■ WHAT TO WORK ON
From the listing below, return each line that includes "junction".
··· SUPPLIED MATERIAL
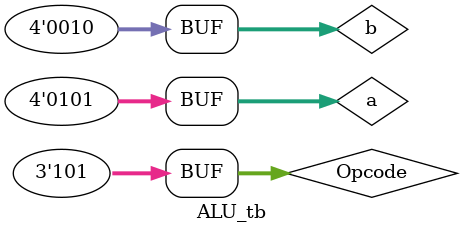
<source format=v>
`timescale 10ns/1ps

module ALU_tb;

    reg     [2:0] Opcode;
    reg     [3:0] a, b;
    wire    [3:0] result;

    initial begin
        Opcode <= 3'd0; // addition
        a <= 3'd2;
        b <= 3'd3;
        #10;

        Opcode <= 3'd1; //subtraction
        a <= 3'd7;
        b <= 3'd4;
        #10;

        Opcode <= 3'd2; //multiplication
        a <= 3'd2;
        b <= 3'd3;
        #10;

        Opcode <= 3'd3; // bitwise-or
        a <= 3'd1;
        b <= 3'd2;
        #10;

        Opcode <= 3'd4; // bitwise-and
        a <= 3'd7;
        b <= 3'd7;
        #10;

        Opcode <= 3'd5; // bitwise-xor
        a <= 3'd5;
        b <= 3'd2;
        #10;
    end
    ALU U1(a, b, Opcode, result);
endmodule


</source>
······
··· SUPPLIED MATERIAL
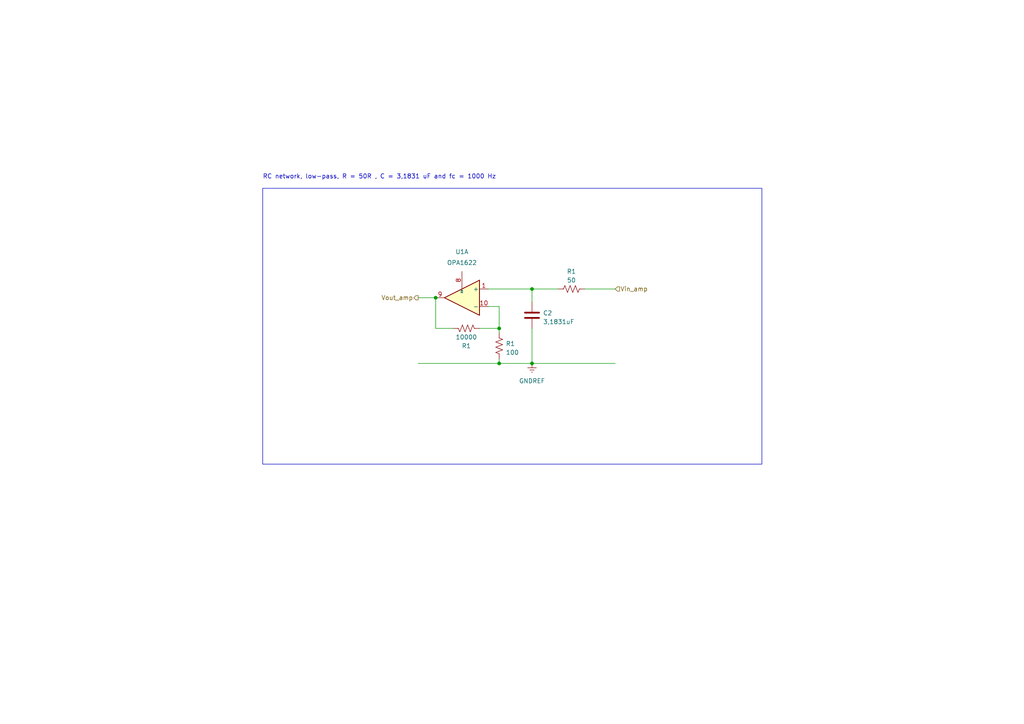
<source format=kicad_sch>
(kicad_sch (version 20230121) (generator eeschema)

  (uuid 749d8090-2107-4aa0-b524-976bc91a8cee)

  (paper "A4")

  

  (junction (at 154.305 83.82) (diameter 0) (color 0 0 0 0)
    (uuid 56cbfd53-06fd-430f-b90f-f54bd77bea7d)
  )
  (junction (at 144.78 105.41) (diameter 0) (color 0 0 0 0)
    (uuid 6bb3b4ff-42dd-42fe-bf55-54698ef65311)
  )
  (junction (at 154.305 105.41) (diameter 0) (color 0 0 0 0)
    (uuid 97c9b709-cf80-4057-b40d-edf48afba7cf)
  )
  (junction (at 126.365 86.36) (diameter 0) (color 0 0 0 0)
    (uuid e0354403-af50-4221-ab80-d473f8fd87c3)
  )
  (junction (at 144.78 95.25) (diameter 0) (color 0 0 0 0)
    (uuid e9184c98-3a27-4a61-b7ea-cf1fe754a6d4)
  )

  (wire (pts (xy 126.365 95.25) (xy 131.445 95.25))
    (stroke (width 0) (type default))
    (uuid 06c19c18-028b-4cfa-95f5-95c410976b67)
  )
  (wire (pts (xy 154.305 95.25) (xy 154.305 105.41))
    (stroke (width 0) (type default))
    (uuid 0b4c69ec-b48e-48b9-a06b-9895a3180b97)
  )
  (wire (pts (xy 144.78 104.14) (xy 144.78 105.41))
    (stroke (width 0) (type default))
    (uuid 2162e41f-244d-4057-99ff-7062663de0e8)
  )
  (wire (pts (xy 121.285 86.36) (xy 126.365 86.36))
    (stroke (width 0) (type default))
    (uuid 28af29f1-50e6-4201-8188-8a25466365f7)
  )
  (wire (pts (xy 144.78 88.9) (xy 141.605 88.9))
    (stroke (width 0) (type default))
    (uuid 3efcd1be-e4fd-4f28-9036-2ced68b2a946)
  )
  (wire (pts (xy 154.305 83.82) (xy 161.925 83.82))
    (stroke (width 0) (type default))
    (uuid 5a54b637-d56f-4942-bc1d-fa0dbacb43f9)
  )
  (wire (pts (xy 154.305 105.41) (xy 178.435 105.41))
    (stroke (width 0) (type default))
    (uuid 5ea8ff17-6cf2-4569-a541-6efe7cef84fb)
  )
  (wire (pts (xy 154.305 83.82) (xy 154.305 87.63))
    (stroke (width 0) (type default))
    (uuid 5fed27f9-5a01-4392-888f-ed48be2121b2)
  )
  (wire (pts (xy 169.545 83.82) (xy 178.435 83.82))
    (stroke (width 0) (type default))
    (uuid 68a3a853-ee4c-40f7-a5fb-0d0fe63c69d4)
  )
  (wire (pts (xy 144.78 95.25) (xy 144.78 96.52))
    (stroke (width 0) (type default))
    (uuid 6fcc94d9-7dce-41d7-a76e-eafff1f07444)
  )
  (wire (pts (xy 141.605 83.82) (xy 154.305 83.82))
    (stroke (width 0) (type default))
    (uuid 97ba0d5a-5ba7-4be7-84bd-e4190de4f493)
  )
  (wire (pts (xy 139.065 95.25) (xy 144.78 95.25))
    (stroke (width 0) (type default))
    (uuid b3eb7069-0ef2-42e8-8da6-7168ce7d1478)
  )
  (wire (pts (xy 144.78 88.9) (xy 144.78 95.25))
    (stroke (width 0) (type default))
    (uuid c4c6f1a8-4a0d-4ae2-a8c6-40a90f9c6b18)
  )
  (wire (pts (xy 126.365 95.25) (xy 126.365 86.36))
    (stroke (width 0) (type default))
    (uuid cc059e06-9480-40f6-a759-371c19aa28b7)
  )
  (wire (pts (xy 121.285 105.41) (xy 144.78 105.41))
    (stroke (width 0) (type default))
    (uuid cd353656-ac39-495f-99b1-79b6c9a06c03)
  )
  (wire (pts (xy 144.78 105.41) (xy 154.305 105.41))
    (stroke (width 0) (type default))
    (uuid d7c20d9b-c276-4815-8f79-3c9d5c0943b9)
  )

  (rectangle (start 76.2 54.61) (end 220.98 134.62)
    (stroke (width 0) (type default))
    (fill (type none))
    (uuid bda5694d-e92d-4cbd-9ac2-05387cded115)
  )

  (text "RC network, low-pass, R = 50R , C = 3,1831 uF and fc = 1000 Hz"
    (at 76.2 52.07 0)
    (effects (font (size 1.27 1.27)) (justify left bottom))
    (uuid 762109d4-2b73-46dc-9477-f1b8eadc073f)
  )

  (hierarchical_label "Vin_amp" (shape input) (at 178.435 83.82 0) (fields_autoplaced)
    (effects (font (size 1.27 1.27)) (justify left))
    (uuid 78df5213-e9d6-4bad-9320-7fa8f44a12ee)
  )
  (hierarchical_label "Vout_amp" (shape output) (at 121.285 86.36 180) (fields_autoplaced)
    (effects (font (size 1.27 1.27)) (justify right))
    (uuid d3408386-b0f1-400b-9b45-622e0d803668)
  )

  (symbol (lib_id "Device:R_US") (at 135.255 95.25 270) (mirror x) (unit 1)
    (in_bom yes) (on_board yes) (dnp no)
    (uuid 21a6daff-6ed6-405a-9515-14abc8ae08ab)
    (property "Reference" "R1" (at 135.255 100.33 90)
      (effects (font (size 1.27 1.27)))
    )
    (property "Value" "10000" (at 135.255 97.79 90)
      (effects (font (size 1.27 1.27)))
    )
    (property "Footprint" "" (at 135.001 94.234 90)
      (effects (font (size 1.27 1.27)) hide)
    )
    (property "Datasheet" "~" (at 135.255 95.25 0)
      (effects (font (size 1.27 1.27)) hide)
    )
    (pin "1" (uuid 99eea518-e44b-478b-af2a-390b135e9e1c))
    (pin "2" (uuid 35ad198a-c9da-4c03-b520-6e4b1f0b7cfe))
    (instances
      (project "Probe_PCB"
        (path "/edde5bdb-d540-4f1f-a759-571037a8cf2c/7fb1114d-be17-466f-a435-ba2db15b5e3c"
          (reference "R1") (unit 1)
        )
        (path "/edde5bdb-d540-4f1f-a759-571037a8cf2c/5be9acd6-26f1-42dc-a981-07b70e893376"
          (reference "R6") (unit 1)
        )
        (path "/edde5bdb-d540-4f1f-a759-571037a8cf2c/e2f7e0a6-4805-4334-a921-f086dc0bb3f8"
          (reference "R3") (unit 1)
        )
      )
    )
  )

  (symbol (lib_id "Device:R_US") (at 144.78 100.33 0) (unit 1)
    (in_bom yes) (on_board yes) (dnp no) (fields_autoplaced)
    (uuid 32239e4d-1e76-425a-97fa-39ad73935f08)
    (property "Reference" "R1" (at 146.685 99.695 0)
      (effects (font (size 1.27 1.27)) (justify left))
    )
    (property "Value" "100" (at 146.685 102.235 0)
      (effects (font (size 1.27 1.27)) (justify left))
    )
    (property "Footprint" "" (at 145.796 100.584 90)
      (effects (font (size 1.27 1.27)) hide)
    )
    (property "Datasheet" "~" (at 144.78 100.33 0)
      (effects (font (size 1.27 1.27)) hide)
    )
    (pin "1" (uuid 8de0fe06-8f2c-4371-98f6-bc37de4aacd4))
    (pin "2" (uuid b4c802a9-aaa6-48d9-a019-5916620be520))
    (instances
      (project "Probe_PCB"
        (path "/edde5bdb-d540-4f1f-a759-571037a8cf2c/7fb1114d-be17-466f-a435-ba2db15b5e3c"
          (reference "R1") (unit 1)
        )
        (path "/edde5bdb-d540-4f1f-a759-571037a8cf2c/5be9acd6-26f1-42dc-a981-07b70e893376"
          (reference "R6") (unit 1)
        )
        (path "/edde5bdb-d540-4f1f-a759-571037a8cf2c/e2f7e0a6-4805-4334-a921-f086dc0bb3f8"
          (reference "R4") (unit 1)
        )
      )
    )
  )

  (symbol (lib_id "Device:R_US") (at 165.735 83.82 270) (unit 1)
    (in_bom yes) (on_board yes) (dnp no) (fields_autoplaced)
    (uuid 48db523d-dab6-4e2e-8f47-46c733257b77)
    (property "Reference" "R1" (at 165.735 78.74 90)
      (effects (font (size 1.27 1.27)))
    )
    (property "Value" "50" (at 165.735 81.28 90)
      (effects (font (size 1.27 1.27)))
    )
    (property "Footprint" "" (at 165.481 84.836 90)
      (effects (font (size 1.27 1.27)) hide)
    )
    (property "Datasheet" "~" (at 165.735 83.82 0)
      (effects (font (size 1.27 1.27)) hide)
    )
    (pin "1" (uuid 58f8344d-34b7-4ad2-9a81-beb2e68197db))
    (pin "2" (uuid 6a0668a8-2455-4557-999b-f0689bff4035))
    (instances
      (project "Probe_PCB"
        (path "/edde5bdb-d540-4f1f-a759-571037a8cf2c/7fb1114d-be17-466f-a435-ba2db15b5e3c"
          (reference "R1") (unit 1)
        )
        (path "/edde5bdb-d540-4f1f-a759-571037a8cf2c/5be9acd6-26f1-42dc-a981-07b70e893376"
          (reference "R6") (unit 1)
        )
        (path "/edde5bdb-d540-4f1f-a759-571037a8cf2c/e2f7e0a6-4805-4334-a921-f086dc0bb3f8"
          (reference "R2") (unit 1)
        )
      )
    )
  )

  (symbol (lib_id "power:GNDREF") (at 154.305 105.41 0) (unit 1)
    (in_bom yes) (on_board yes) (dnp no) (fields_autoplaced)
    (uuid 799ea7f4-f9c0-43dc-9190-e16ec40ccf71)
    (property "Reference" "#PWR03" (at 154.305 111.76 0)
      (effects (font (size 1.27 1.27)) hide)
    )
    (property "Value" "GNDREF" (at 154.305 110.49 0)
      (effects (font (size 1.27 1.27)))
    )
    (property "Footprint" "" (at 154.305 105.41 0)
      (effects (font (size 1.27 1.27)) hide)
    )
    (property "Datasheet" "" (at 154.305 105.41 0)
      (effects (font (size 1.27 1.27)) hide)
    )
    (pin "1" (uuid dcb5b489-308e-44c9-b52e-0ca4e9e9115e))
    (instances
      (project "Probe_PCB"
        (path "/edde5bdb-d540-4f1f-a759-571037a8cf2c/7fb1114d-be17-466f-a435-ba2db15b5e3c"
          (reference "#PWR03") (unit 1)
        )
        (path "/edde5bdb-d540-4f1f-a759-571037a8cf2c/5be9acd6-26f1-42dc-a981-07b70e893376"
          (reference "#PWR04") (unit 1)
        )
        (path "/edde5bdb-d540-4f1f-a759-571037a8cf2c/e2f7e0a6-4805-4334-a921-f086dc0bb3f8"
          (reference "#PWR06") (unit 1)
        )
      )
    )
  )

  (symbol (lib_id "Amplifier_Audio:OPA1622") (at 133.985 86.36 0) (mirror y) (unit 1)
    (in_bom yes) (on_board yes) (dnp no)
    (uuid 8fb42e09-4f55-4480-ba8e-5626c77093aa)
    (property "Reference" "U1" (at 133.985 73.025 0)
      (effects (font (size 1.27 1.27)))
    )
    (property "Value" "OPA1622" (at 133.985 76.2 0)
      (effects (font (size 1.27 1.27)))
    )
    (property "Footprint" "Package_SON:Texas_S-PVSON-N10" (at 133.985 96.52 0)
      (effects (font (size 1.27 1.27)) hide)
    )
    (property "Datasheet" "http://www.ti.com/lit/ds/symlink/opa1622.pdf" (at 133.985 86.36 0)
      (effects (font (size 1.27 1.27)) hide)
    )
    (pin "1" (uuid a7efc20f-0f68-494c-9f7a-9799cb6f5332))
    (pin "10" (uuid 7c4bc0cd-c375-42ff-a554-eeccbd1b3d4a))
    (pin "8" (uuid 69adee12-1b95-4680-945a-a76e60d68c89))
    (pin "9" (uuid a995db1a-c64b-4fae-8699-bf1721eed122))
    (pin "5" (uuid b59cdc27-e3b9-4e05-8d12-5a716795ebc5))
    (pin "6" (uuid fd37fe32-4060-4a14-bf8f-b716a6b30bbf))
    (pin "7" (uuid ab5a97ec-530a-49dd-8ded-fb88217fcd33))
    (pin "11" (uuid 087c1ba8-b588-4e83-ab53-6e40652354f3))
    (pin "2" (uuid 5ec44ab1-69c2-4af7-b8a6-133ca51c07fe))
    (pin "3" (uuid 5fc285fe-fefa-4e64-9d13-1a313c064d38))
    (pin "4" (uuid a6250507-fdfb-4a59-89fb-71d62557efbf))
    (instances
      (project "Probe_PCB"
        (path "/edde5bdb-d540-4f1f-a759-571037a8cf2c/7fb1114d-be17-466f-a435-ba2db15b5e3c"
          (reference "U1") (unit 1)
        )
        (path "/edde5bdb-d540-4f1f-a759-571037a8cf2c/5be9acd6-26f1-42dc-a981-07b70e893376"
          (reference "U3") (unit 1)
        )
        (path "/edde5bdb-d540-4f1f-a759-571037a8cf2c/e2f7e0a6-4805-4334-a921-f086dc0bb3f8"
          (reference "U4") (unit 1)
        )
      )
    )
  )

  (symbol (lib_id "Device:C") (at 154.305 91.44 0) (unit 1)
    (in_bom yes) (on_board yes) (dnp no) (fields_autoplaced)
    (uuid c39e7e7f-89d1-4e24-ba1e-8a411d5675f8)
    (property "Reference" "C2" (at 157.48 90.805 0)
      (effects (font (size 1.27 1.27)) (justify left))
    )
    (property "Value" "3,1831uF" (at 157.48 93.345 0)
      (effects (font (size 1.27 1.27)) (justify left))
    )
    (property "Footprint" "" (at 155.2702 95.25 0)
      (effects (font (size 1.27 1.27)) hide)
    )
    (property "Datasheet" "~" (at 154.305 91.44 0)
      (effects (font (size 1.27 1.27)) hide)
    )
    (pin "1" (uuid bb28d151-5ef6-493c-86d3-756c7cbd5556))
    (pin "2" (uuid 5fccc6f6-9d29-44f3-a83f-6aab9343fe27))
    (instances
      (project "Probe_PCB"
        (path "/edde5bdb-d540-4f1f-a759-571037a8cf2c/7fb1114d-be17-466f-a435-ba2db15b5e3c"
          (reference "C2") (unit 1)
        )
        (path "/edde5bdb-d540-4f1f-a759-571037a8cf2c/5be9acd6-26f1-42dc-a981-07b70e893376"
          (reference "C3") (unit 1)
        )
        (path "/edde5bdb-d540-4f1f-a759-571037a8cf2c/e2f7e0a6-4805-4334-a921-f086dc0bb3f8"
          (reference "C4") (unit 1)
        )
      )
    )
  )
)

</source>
······
■ TASK RESPONSE
  (junction (at 154.305 83.82) (diameter 0) (color 0 0 0 0)
  (junction (at 144.78 105.41) (diameter 0) (color 0 0 0 0)
  (junction (at 154.305 105.41) (diameter 0) (color 0 0 0 0)
  (junction (at 126.365 86.36) (diameter 0) (color 0 0 0 0)
  (junction (at 144.78 95.25) (diameter 0) (color 0 0 0 0)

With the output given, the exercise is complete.